TEXT EXCERPT:
=== Section Start ===

The iPhone SE’s $30 price bump looks like a pure 5G tax

Apple’s new iPhone SE was a predictable upgrade in almost every way except one: for the first time in the SE’s history, Apple has raised the price of its cheapest iPhone from $399 to $429, a $30 increase.

And it’s almost definitely 5G’s fault.

Price increases for 5G phones are common, even for Apple. When the company jumped from the iPhone 11 to the iPhone 12, it raised the price of the “standard” model from $699 to $829. But an estimate from Counterpoint Research shows where most of that cost increase came from, and it’s not the pricey OLED screen: 5G added $34 to the bill of materials compared to the 4G-only iPhone 11. In fact, a report from Fomalhaut Techno Solutions and Nikkei estimates Qualcomm’s 5G modem was the single most expensive component in Apple’s iPhone 12 lineup, contributing about $90 of the roughly $400 it cost Apple to build an iPhone 12 Pro.

But let’s talk about the $30 number because it’s the one that keeps popping up. $30 is how much extra you had to pay for a 5G-equipped iPhone 12 or iPhone 13 if you didn’t buy it from the right carriers in the US. It’s also the price increase from the $399 non-5G iPhone SE in 2020 to the $429 iPhone SE in 2022, and it’s estimated to be the premium Apple has to pay to put 5G into those phones. It’s almost as if Apple is simply just passing on the additional cost of building a 5G phone directly to its customers.

It’s not like Apple has a lot of choices, either. When it comes to 5G modems, Qualcomm is one of the only real options around, and everyone knows it.

There’s a reason, after all, that Apple sued Qualcomm over patent fees for the modems it used in its iPhones. And why Apple was willing to swallow its pride and pay up over $4 billion in a settlement a few years later. Apple had tried to switch over to Intel for modems, but it quickly became clear that Intel wasn’t going to be able to work as a viable replacement — especially for the 5G modems that Apple needed.

=== Section End ===

DIRECTIVE A:
In the article on the iPhone SE price increase, about how much did Qualcomm's 5G modem contribute to the cost of building an iPhone 12 Pro?
DIRECTIVE B:
Name every company or organization mentioned in the iPhone SE pricing article.
DIRECTIVE C:
Extend the article on the iPhone SE price increase, starting after its last sentence.
The records come from a different source than the article on the iPhone SE price.

DATASET CONTENT:
=== Section Start ===

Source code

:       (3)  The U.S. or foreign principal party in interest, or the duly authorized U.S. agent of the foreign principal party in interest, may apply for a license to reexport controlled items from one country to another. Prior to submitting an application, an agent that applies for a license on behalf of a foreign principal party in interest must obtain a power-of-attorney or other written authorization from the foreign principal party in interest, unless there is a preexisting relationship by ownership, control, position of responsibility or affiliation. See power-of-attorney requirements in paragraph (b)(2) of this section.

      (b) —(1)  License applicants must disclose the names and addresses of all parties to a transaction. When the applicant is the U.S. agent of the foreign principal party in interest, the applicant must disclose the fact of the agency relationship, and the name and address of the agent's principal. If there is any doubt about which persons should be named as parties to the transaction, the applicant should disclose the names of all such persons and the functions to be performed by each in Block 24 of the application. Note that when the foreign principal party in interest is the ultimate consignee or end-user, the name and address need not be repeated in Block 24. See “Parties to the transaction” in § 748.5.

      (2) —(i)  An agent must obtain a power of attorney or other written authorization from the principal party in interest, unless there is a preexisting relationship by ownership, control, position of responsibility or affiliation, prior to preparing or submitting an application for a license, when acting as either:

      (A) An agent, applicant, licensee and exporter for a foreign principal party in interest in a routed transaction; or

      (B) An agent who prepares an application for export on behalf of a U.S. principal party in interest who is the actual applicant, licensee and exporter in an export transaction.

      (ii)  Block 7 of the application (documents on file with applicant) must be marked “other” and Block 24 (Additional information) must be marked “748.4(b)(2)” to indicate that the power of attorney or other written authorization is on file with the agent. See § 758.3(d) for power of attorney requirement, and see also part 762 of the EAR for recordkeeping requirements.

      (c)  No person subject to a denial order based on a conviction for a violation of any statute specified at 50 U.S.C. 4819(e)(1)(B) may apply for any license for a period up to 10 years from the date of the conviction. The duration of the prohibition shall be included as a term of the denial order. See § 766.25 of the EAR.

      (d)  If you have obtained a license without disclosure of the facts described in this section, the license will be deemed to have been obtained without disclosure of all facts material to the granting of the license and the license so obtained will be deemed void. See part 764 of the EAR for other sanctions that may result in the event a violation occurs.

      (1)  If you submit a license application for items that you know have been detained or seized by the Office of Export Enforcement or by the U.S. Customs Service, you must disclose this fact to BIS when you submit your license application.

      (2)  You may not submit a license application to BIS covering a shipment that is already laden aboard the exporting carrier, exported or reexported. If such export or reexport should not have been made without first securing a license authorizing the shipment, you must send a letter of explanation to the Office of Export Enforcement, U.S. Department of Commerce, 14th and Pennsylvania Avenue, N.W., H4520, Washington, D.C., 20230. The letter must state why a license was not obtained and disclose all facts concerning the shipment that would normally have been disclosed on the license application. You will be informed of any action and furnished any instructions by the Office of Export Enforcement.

=== Section End ===
=== Section Start ===

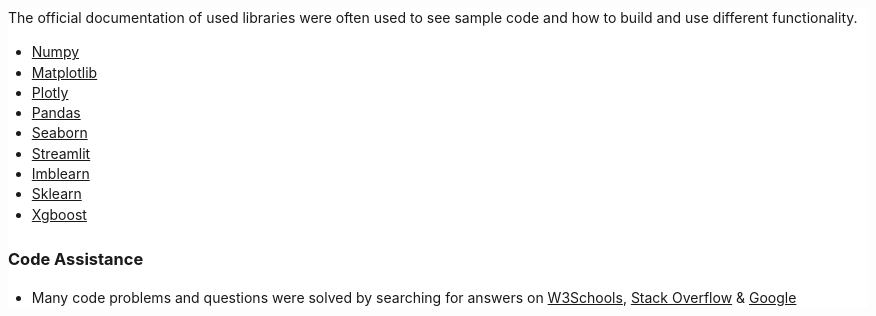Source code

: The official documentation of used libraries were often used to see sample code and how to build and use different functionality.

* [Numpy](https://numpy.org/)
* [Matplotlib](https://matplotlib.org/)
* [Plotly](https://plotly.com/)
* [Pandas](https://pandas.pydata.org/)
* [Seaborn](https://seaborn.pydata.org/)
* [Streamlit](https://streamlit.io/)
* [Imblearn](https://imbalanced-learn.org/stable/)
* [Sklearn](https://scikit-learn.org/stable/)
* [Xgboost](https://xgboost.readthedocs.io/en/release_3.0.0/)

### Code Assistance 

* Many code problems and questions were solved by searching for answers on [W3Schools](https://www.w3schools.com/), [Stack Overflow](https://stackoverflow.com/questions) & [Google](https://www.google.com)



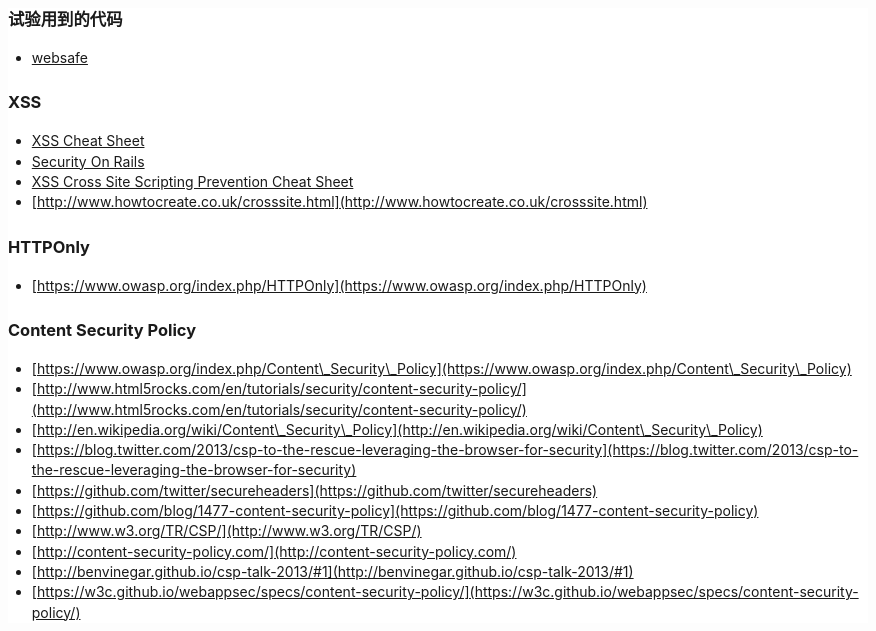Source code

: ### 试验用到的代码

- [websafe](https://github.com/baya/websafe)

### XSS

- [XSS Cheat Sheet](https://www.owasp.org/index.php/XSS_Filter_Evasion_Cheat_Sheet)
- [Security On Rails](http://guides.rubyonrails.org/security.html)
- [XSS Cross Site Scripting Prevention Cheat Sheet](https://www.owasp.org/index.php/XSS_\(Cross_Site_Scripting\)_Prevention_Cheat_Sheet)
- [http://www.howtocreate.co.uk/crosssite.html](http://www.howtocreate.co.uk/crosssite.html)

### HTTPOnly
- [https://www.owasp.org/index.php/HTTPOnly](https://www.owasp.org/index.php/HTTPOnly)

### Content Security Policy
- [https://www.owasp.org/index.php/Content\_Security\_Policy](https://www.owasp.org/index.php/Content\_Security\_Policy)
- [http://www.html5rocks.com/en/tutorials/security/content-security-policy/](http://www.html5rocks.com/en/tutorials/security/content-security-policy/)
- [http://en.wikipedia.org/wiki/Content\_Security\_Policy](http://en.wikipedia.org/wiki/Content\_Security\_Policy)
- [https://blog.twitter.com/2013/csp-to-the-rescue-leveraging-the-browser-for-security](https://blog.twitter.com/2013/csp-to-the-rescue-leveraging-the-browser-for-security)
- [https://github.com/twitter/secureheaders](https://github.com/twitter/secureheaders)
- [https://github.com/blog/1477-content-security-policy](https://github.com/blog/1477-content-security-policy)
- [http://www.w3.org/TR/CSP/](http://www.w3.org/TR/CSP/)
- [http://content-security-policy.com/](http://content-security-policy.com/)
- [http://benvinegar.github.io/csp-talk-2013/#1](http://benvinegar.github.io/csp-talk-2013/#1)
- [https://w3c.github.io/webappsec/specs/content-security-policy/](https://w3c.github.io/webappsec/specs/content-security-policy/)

=== Section End ===
=== Section Start ===

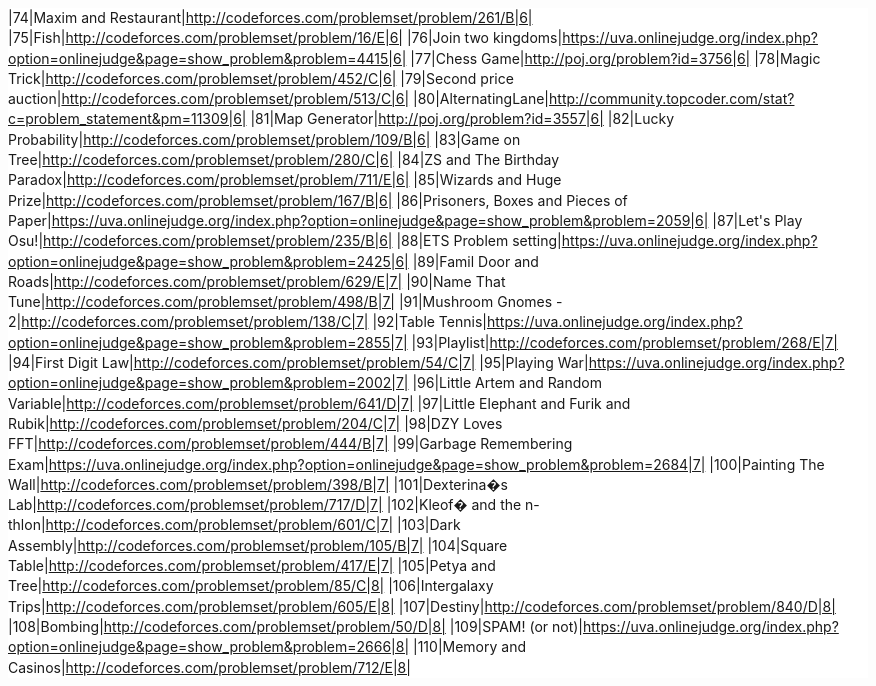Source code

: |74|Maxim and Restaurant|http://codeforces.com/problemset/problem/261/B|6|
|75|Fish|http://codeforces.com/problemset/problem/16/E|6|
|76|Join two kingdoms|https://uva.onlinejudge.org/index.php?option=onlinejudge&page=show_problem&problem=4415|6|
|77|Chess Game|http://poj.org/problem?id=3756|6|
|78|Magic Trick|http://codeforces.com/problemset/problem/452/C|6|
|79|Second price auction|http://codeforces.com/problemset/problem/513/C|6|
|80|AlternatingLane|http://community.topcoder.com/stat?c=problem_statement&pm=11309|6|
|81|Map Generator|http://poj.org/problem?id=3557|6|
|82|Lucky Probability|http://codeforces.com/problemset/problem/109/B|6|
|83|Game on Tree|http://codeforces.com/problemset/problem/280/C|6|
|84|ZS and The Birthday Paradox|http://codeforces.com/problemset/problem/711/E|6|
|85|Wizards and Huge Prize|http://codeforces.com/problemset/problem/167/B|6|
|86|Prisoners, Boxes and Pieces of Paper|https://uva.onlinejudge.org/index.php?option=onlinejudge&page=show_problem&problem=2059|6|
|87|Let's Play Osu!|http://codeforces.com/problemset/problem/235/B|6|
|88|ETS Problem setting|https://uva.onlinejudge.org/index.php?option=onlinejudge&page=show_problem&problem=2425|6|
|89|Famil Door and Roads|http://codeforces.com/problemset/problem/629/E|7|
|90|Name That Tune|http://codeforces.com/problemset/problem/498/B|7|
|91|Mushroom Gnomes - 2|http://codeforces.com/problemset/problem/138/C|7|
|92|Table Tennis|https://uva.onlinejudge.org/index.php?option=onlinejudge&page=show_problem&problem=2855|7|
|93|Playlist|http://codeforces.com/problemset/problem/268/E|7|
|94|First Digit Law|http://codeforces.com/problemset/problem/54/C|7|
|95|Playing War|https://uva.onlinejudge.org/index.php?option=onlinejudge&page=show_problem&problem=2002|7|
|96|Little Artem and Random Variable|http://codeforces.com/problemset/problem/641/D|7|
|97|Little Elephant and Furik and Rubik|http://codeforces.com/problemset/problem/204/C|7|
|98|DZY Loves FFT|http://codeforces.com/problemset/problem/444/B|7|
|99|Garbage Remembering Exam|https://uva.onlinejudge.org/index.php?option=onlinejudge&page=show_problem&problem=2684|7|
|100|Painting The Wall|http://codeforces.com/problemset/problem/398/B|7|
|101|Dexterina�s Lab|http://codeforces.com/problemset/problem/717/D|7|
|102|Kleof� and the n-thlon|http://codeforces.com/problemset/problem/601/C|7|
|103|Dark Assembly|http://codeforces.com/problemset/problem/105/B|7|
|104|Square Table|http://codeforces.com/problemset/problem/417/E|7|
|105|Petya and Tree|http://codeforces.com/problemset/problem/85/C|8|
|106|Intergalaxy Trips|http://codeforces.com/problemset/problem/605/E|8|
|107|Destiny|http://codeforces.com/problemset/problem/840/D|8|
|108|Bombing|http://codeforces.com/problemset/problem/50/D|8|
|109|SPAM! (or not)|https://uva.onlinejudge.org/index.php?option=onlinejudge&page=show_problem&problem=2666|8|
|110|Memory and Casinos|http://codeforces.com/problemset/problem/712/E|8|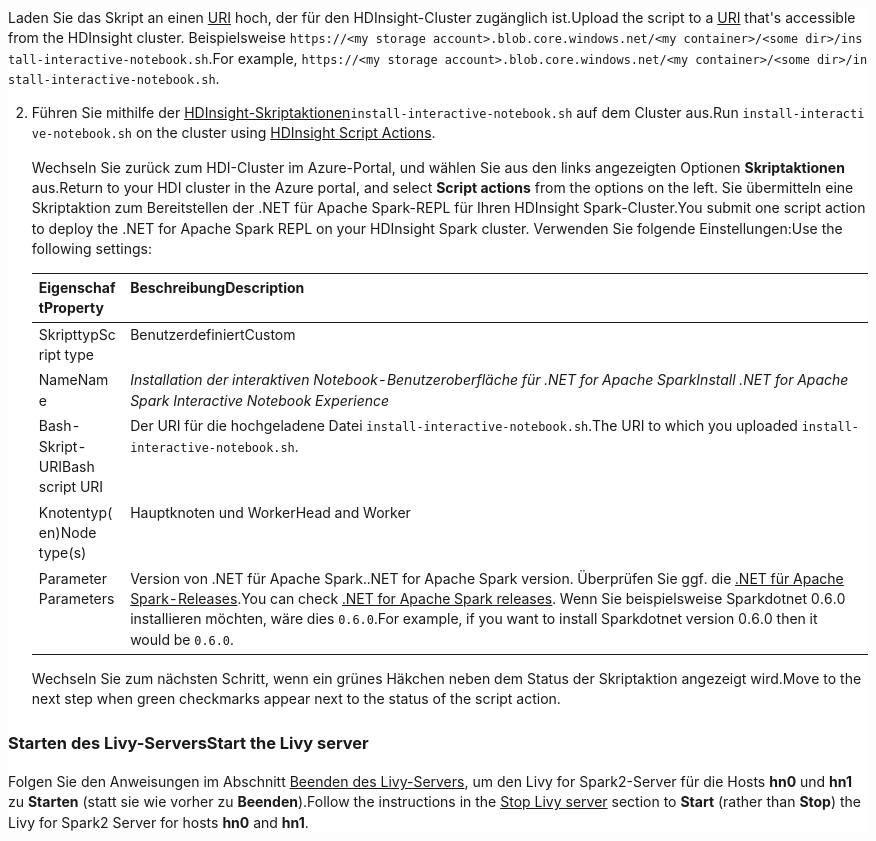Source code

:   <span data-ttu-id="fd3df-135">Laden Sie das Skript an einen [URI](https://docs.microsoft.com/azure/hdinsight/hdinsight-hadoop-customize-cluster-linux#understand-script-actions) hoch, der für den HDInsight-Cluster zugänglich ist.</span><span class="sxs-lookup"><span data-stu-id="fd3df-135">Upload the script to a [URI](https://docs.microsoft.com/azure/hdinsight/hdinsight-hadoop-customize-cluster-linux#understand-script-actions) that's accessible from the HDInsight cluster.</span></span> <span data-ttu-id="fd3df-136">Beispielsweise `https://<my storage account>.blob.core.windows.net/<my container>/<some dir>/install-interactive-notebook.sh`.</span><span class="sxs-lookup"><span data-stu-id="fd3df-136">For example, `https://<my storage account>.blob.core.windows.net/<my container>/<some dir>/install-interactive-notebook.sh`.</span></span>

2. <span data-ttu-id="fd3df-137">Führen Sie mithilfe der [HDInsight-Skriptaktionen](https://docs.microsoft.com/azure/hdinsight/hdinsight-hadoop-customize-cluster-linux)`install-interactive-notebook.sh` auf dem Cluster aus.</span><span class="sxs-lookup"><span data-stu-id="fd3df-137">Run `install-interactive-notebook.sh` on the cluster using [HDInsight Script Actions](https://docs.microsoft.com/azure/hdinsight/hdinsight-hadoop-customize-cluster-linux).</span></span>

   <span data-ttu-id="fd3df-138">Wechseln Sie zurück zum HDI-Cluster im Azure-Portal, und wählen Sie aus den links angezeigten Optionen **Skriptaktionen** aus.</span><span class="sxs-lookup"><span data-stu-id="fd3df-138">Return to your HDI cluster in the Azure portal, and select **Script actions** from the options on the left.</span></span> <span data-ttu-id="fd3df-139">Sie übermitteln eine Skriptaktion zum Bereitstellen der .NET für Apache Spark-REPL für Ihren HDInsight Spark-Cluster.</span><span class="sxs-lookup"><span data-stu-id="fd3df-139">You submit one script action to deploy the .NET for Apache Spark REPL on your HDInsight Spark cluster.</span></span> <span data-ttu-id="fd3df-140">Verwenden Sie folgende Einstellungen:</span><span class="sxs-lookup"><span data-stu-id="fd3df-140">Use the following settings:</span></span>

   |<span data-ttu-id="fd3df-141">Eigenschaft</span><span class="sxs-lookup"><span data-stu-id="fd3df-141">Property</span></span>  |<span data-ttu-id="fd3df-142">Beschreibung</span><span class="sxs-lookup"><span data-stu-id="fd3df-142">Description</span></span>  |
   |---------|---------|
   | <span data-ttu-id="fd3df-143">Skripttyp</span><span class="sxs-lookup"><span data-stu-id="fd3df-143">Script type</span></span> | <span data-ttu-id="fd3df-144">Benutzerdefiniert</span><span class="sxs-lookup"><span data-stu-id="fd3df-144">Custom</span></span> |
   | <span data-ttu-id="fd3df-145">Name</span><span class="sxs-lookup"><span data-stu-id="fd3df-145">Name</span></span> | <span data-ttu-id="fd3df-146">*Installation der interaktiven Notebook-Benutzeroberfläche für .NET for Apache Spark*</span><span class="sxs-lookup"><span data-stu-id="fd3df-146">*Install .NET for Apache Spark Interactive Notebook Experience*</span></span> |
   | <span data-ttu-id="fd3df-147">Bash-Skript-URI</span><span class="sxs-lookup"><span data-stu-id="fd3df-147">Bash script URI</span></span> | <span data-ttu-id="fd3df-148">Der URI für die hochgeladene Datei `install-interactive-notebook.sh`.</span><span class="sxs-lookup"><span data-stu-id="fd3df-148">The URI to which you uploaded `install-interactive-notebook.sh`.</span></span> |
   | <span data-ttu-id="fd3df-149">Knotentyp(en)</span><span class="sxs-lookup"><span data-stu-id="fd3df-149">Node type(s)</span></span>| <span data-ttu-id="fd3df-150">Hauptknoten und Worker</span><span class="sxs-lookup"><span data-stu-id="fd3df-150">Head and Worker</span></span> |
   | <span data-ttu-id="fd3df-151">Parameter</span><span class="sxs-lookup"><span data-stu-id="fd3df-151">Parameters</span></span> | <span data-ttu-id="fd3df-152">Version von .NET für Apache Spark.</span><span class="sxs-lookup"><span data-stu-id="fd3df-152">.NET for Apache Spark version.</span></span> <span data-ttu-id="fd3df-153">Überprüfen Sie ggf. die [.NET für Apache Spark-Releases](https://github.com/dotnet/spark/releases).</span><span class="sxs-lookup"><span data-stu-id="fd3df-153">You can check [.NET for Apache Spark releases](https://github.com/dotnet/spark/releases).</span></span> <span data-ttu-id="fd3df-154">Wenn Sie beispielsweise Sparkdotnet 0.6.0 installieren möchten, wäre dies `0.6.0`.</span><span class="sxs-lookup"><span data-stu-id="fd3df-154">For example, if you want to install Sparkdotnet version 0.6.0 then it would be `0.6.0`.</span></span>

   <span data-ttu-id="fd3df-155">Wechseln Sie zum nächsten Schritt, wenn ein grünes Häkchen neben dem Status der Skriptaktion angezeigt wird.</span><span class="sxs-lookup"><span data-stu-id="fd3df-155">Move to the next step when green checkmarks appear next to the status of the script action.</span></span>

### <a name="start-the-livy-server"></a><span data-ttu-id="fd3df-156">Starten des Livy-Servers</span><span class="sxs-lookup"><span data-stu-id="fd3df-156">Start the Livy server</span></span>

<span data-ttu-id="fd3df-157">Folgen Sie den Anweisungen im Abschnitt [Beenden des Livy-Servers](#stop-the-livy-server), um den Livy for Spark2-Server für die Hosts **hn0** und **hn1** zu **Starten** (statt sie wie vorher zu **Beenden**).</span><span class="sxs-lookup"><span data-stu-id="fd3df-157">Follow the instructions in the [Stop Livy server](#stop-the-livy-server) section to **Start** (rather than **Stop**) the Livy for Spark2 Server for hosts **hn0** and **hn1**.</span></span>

=== Section End ===

EXPECTED ANSWER A:
About $90 of the roughly $400 it cost Apple to build one.

EXPECTED ANSWER B:
Apple, Counterpoint Research, Fomalhaut Techno Solutions, Nikkei, Qualcomm, Intel

EXPECTED ANSWER C:
Apple is trying to change that. It paid a cool $1 billion for Intel’s 5G modem business and has spent the last several years gearing up to build its own cellular components — modems that may start to pop up in new iPhones as soon as next year. Unfortunately, those Apple-built modems aren’t ready yet, leaving the company once again stuck with Qualcomm’s hardware instead.

There may be other entirely different reasons why Apple’s charging $30 more this year: the ongoing semiconductor shortage impacting various components or other economic factors, like rising inflation or supply chain issues, could also be impacting the price beyond just 5G. Or Apple might just have looked at the fact that customers didn’t seem too fazed by the $30 price increase from the iPhone 12 and iPhone 13 and realized that it simply could just charge $30 more for the SE, too.

But the facts remain: historically, adding 5G to an iPhone is a significant cost factor to Apple, and the addition of 5G is the single biggest change between the 2020 and 2022 iPhone SE models.

There is a possible silver lining here: with Apple looking to move away from Qualcomm’s modems and to its own modems, there’s the chance that Apple will be able to start to defray some of the cost of the 5G components in its future phones down the line. That could mean that some future version of the iPhone SE could eventually return to its original $399 price point that Apple has maintained since 2016.

On the other hand, if Apple does manage to get customers onboard $429 floor for iPhones (with sales to match), it’s hard to imagine that the company would bring the price down in the future. After all, you don’t become a $3 trillion company by leaving money on the table.